Das heißt es ganz häufig sehr wohl.* Einzelne Mitarbeiter können nur begrenzt Schaden anrichten. Für Dinger wie bei VW und Co und jetzt bei Wirecard müssen es entweder eine ganze Menge Mitarbeiter sein oder aber einige Mitarbeiter in hohen Führungspositionen, die das decken (und dann wird das dem Unternehmen ohnehin zugerechnet). In beiden Fällen ist das klares Complianceversagen. Das hat auch viel mit Unternehmenskultur zu tun, und die ändert man nicht von heute auf morgen.

* Edit: Es heißt natürlich nicht, dass jeder einzelne Mitarbeiter kriminell ist, aber das sollte sich von selbst verstehen.

Jetzt geht es aber genau nicht um irgendein diffuses "häufig", woher auch immer man schon wieder solche Wertungen glaubt vornehmen zu können, sondern um exakt diesen Fall.

Daß wirecard von vorn herein als ein betrügerisches Unternehmen gegründet wurde, halte ich für ausgeschlossen (da in diesem Thread Flowtex schon erwähnt wurde: Das war dort sicher anders), allein schon weil sie ein funktionierendes Produkt haben, das auch gefragt ist und es ja funktonierende Kundenbeziehungen gibt bzw. gab. Weiterhin würde wohl niemand, dessen einzige Absicht besteht, die Leute abzuzocken, einen solchen Gang in die Öffentlichkeit wagen, wie er mit einer Börsennotierung verbunden ist, und sich dazu noch mit einer Aufnahme in den Dax sogar ins internationale Rampenlicht stellen.

Das stärkste Argument aber, das gegen eine geplante betrügerische Manipulation spricht, ist die Tatsache, daß die einzigen, die geschädigt sind, die Eigentümer selbst sind. Der bisherige Cheff Braun war mit 7% an seinem Unternehmen beteiligt und hat durch diese Geschichte mal zumindest einen dreistelligen Millionenbetrag (!) verloren.

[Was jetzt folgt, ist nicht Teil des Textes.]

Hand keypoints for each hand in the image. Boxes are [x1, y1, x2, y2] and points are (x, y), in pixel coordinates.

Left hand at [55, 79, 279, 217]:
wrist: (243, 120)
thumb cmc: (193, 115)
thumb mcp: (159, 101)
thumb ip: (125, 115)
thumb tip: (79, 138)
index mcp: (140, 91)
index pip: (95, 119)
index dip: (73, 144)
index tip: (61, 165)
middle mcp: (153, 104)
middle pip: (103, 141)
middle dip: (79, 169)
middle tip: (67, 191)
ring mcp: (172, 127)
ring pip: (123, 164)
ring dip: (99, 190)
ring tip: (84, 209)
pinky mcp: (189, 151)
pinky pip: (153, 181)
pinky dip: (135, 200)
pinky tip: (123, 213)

Ohne die Aktionärsstruktur in der Vergangenheit genauer zu kennen, würde ich annehmen, daß es keine einzige Privatperson gibt, die einen höheren Anteil am Unternehmen hatte, sprich, es gibt niemanden, der mehr Geld verloren hat, als Braun selbst. Man hat zwar schon Pferde kotzen sehen, aber daß der sich selbst betrügt...

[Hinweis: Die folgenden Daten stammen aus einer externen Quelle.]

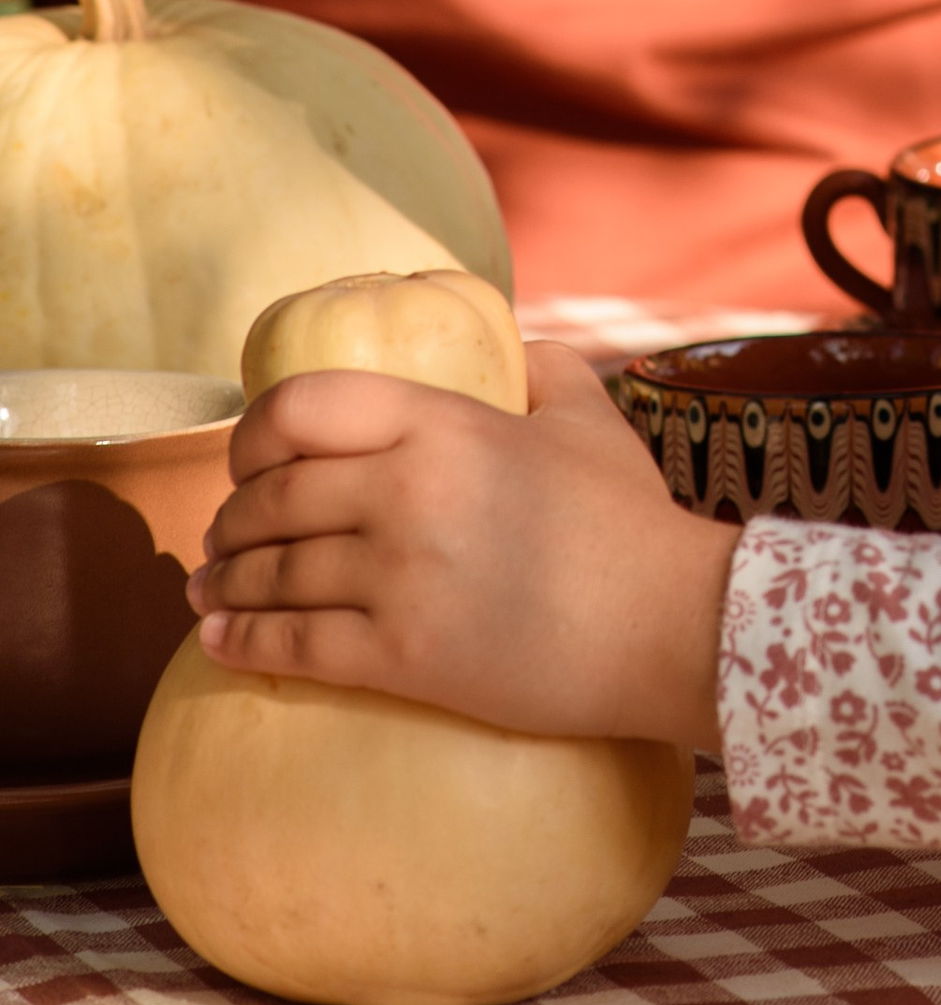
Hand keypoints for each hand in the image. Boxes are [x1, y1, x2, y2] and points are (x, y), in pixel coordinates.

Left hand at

Eher glaube ich Stand jetzt, daß der Kern des Betruges im asiatischen Geschäftsumfeld, vor allem bei diesem verschwundenen Treuhänder zu suchen ist und daß die Geschäftleitung in Deutschland es tatsächlich nicht geblickt hat, wie sie über den Tisch gezogen wurde. Ins Blaue hinein vermute ich, daß dieser sogenannte "Third Party"- Umsatz mit Provisionszahlungen verbunden war, was die Ursache für die gefälschten Zahlungen sein könnte.

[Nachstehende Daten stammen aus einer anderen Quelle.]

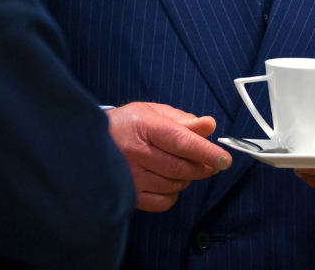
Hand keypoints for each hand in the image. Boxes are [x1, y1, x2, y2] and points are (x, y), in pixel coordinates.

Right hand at [106, 102, 231, 211]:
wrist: (90, 141)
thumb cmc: (127, 125)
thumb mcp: (154, 112)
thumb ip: (184, 120)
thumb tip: (209, 125)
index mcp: (144, 127)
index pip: (181, 141)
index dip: (206, 151)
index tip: (224, 159)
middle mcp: (136, 153)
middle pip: (181, 167)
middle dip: (202, 167)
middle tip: (211, 163)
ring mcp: (130, 177)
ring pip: (174, 185)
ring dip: (186, 178)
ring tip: (179, 166)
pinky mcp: (129, 195)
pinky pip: (163, 202)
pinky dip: (173, 194)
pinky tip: (167, 180)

Daß die Prüfer anscheinend ebenfalls nicht aufmerksam geworden sind, ja gut, schlecht für die und die Firma, Auftragspflichten nicht erfüllt und so, Regreß, alles klar. Aber es sind nicht sie, die diese Gaunerei zu verantworten haben.

Da kommt mir diese Doku über diesen privaten Kindergarten in Minga in den Sinn und wie der Leiter die ganzen wohlhabenden studierten Akademiker (Stichwort Schwarmintelligenz!) an der Nase herumgeführt hat wie die Tanzbären im Zirkus und denen ein paar 100.000€ aus dem Kreuz geleiert hat.
Darf niemals passieren? Passiert aber doch. Gegen menschlichen Einfallsreichtum und gegen Gutgläubigkeit ist noch kein Kraut gewachsen. Wer wissen will, wie und warum so was geht, sollte sich das unbedingt anschauen. Ungeheuer lehrreich!